Lesetext:
/---

Jeder vierte Soloselbständige in der Kultur- und Kreativwirtschaft verdiente im Jahr 2022 weniger als 1.000 Euro netto, jeder fünfte mehr als 3.000 Euro netto im Monat. Dies ergab die Haushaltsbefragung Mikrozensus der Statistischen Bundes- und Landesämter*. Bei fast der Hälfte der Befragten lag das Jahresarbeitseinkommen im Jahr 2023 unter 15.000* Euro, bei rund einem Viertel zwischen 15.000 und 25.000 Euro. Damit haben laut Mikrozensus Soloselbständige, zu denen viele Berufsfotografinnen und Fotografen zählen, deutlich häufiger niedrige Einkommen als Erwerbstätige insgesamt in Deutschland.
Viele Kreativschaffende üben ihren Beruf mit viel Herzblut und Engagement aus und manche von ihnen erzielen gute Umsätze mit ihrer Arbeit. Aber der überwiegende Teil der Fotografinnen und Fotografen macht sich zu wenige Gedanken darüber, was ihr Leben kostet.

\---

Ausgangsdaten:
/---

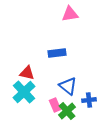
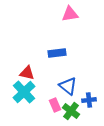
green cross: moved 4 px right; rotated 12 degrees counterclockwise
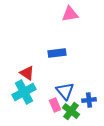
red triangle: rotated 21 degrees clockwise
blue triangle: moved 3 px left, 5 px down; rotated 12 degrees clockwise
cyan cross: rotated 15 degrees clockwise
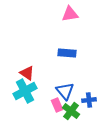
blue rectangle: moved 10 px right; rotated 12 degrees clockwise
cyan cross: moved 1 px right, 1 px up
pink rectangle: moved 2 px right
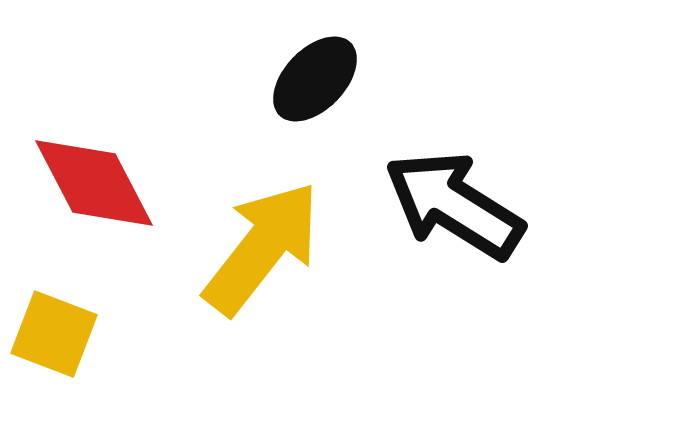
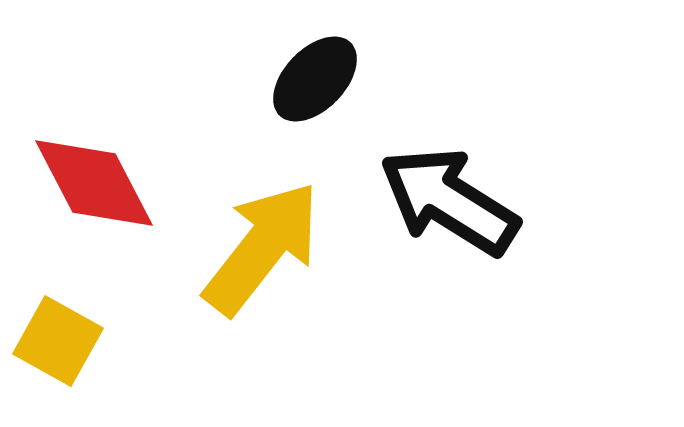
black arrow: moved 5 px left, 4 px up
yellow square: moved 4 px right, 7 px down; rotated 8 degrees clockwise
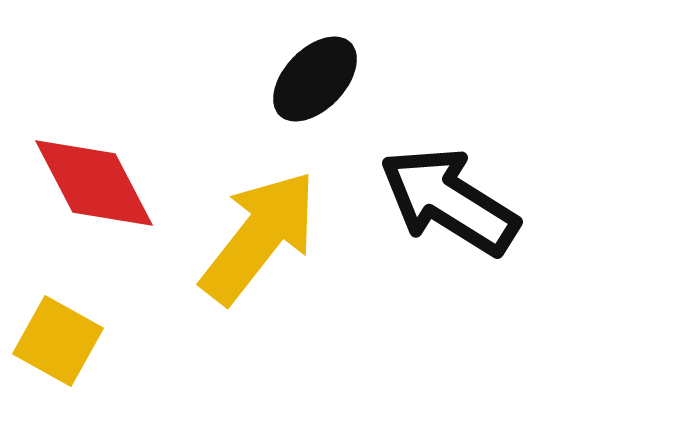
yellow arrow: moved 3 px left, 11 px up
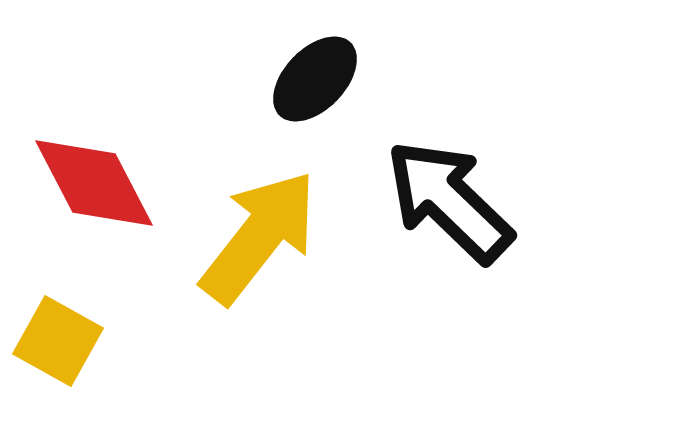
black arrow: rotated 12 degrees clockwise
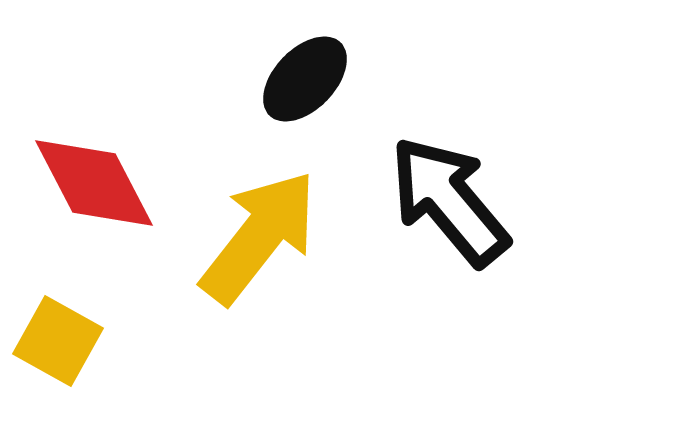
black ellipse: moved 10 px left
black arrow: rotated 6 degrees clockwise
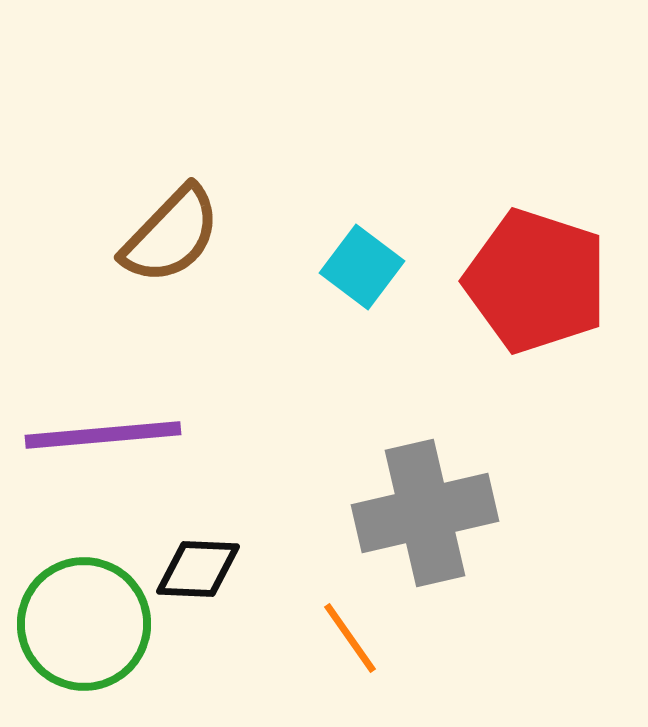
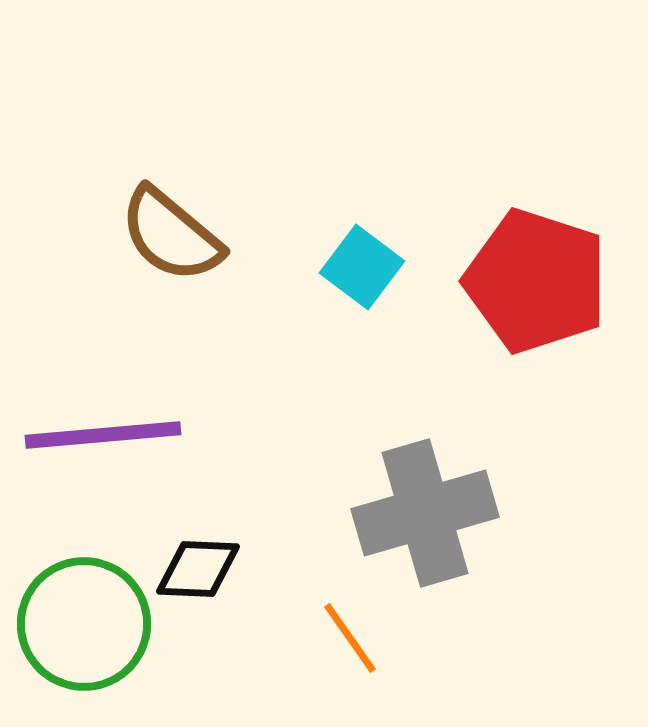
brown semicircle: rotated 86 degrees clockwise
gray cross: rotated 3 degrees counterclockwise
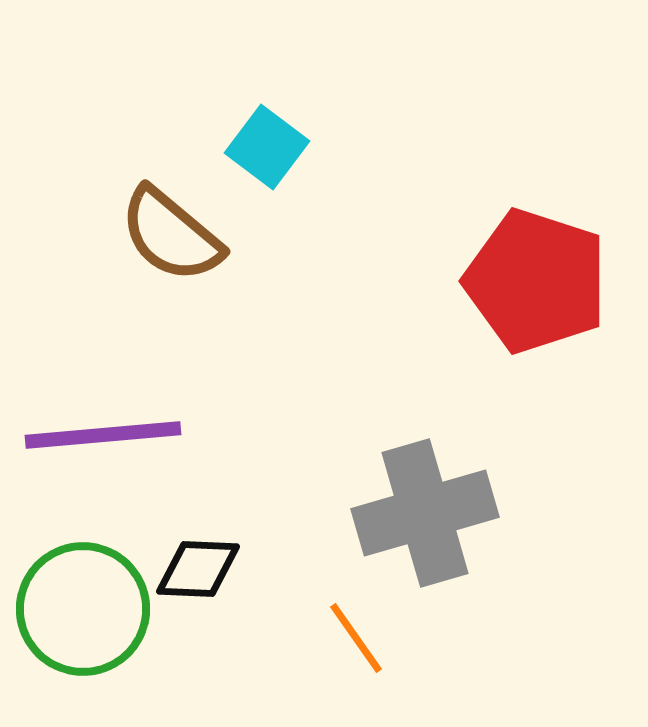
cyan square: moved 95 px left, 120 px up
green circle: moved 1 px left, 15 px up
orange line: moved 6 px right
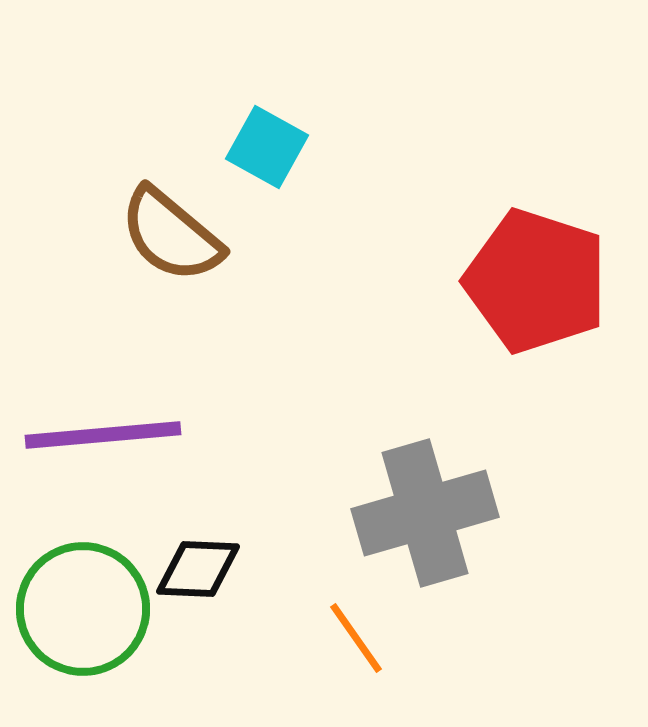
cyan square: rotated 8 degrees counterclockwise
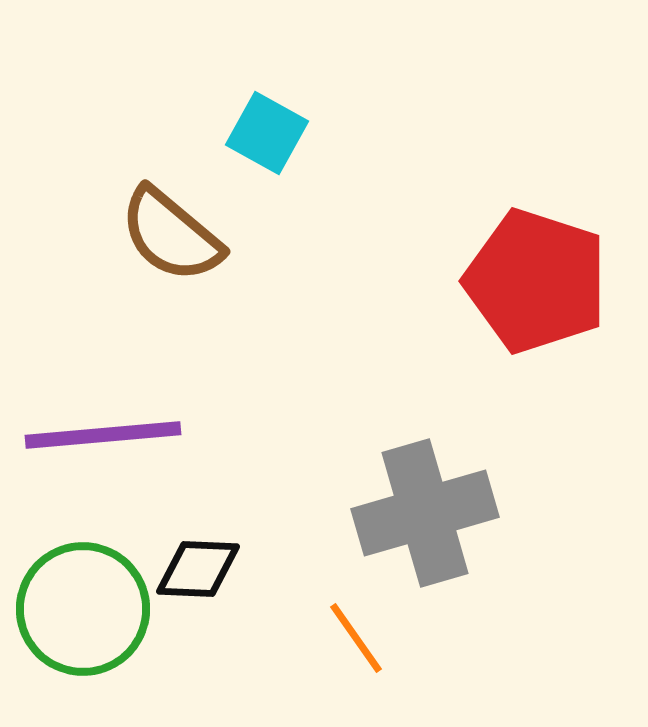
cyan square: moved 14 px up
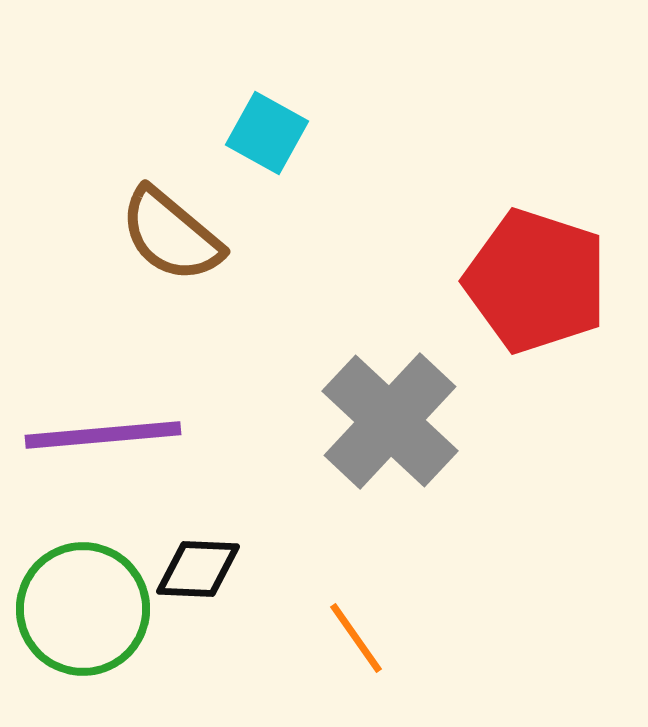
gray cross: moved 35 px left, 92 px up; rotated 31 degrees counterclockwise
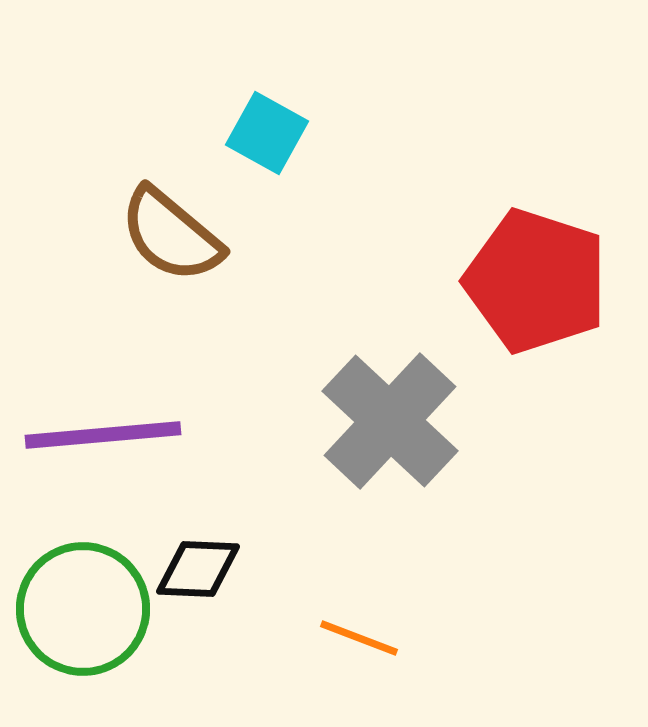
orange line: moved 3 px right; rotated 34 degrees counterclockwise
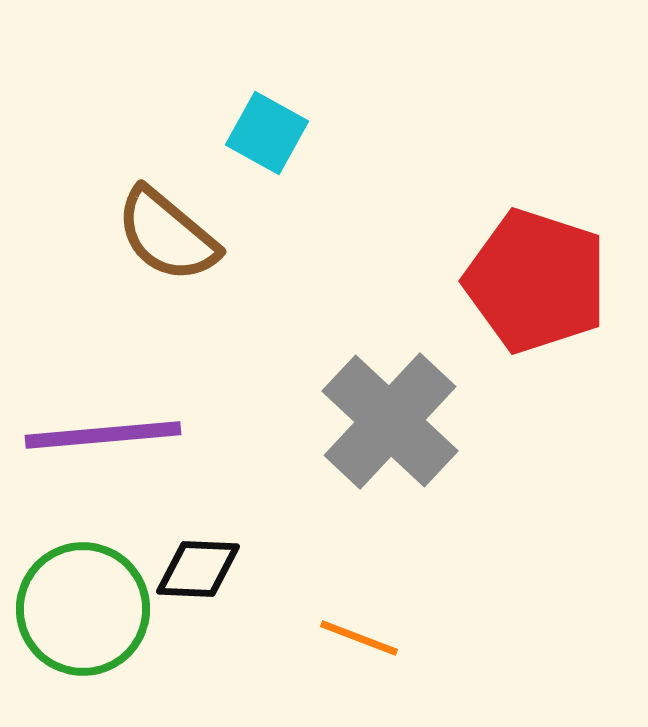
brown semicircle: moved 4 px left
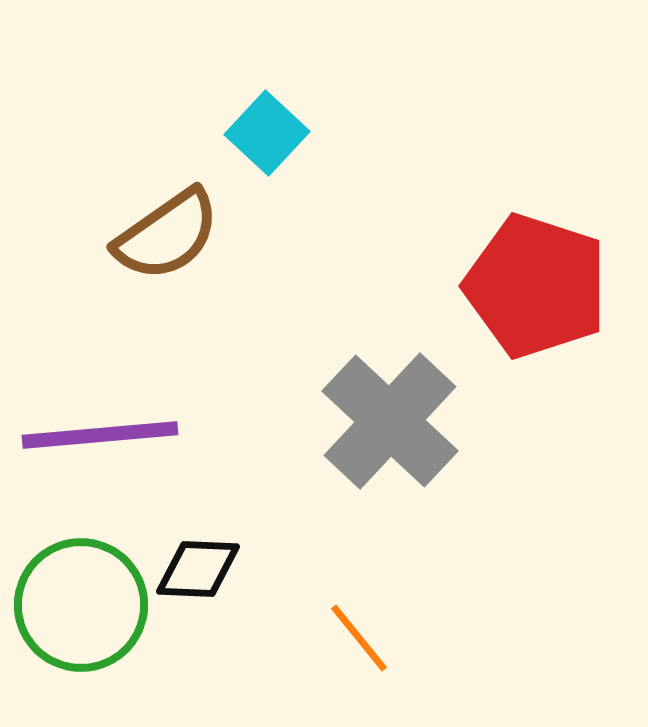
cyan square: rotated 14 degrees clockwise
brown semicircle: rotated 75 degrees counterclockwise
red pentagon: moved 5 px down
purple line: moved 3 px left
green circle: moved 2 px left, 4 px up
orange line: rotated 30 degrees clockwise
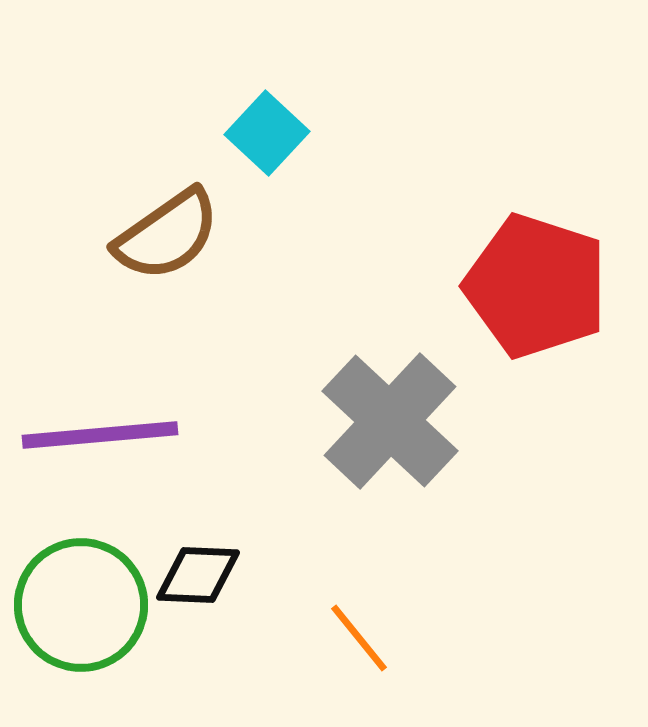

\---

Aufgaben:
1. Gib an, wie viele Zeilen der Auflistung das Wort "cross" enthalten. Nenne nur die Zahl.
2. Führe den Text über die Einkommen Soloselbständiger in der Kultur- und Kreativwirtschaft im Anschluss an seinen letzten Satz weiter.

Gelöste Aufgaben:
1. 5

2.
Wenig überraschend, der Mikrozensus zeigte ebenfalls deutliche Unterschiede nach Geschlechtern. Die Einkommen der Frauen lagen zwischen 15 und 24 Prozent unter denen der Männer, je nach Teil- oder Vollzeit Erwerbstätigkeit. Ein ähnliches Bild gewinne ich in meinen Workshops mit Fotografinnen und Fotografen zu den Themen Honorargestaltung. Die Arbeits- oder Tageshonorare der Fotografinnen liegen oft unter den Sätzen der Männer. Das liegt einerseits an fehlender Sicherheit in der Honorargestaltung aber auch an mangelnden Skills, wie Verhandlungs- und Kommunikationswissen. Abgesehen davon, ist auffällig, wie viele Fotografen keine solide Einnahmen-, Ausgaben- oder Umsatzplanung betreiben. Auf die Frage „Was kostet dein Leben?“ sind nur die wenigsten vorbereitet, übrigens auch Männer. Kaum jemand hat gelernt einen Businessplan zu machen und validiert seine Zahlen. Wenige kennen ihr reines Arbeitshonorar, weil sie anderes mit hineinrechnen, wie beispielsweise Datenhandling, Bildbearbeitung oder Nutzungslizenz.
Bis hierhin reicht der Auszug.